- **SELECTED EXCERPT**
====

Otto Barth (3 October 1876 – 9 August 1916) was an Austrian painter, graphic artist and mountaineer.

==Biography ==
He was born in Vienna. His father was an ornamental gardener. As a child, he was weak and sickly and worked to strengthen himself through mountain climbing. After showing some talent for sketching, he attended a drawing school and later enrolled at the Academy of Fine Arts.

He was close friends with the painter, Gustav Jahn, who was also an enthusiastic mountaineer. They went on several expeditions together, some of which were first ascents. The two seemed to be a mismatched pair, as Jahn was always in a good mood, whereas Barth was generally gloomy and dissatisfied with his work.

He was a member of the Hagenbund and co-founded an artists' group known as "Phalanx". He also received several commissions for paintings in public buildings, such as the new wing of the Salzburg Hauptbahnhof and a new hotel in Baden.

====

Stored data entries
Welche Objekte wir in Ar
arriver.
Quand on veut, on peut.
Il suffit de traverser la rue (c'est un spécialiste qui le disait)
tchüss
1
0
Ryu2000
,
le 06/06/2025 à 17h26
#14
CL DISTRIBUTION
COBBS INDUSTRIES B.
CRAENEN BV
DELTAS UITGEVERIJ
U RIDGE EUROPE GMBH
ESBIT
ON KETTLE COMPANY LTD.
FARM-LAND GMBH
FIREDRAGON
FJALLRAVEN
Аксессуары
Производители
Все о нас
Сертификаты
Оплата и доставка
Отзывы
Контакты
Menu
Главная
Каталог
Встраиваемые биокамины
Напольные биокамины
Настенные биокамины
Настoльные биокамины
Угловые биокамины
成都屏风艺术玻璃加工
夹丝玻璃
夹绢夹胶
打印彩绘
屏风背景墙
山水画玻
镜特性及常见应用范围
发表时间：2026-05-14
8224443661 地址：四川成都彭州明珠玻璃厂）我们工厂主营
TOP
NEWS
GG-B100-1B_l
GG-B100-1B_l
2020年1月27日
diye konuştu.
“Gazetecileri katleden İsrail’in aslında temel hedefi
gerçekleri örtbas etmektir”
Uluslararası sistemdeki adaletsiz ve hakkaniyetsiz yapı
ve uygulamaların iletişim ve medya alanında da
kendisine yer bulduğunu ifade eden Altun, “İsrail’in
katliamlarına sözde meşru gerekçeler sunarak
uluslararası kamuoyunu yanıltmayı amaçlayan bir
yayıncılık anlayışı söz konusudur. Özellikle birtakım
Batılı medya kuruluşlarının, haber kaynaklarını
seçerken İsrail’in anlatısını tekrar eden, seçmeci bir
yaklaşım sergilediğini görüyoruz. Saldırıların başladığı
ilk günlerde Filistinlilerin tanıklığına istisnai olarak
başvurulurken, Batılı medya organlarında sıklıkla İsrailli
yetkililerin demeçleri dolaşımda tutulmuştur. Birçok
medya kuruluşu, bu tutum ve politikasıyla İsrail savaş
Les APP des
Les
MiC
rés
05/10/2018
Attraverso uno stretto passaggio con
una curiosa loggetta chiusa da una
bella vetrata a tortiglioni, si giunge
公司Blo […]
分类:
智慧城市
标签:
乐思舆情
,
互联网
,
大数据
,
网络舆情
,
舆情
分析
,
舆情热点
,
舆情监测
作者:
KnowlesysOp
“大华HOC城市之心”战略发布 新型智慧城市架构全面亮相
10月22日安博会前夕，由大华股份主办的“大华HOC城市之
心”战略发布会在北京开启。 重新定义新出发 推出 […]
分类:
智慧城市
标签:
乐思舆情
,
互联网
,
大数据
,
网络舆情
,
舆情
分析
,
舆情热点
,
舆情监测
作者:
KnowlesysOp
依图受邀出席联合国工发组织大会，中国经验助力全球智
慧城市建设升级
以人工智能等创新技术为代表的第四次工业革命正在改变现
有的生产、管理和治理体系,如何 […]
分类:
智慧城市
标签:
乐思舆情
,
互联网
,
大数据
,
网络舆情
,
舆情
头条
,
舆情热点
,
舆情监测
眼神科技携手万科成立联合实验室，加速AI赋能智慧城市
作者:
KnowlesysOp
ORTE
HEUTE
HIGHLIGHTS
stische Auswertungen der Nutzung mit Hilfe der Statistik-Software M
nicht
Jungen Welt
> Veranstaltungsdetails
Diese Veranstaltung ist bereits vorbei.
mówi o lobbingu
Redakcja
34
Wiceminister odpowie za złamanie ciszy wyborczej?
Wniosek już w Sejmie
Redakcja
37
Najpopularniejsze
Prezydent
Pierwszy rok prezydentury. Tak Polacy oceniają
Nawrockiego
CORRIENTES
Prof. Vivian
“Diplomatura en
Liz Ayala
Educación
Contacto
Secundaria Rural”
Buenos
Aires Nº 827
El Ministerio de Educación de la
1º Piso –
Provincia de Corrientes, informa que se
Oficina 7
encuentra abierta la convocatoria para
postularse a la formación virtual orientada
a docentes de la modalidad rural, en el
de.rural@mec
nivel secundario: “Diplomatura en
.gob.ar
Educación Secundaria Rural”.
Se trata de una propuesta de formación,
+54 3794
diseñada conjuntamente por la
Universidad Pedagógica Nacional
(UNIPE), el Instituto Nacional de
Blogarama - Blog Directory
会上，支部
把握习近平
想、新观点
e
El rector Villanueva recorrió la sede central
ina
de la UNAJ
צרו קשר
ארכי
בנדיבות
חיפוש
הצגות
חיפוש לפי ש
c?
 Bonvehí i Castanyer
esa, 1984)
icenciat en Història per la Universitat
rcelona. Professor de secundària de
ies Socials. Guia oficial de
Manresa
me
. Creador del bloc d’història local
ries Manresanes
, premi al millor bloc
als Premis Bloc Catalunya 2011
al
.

====

In the text about Otto Barth, what was his father's occupation? These rows have no connection to the text about Otto Barth.

He was an ornamental gardener.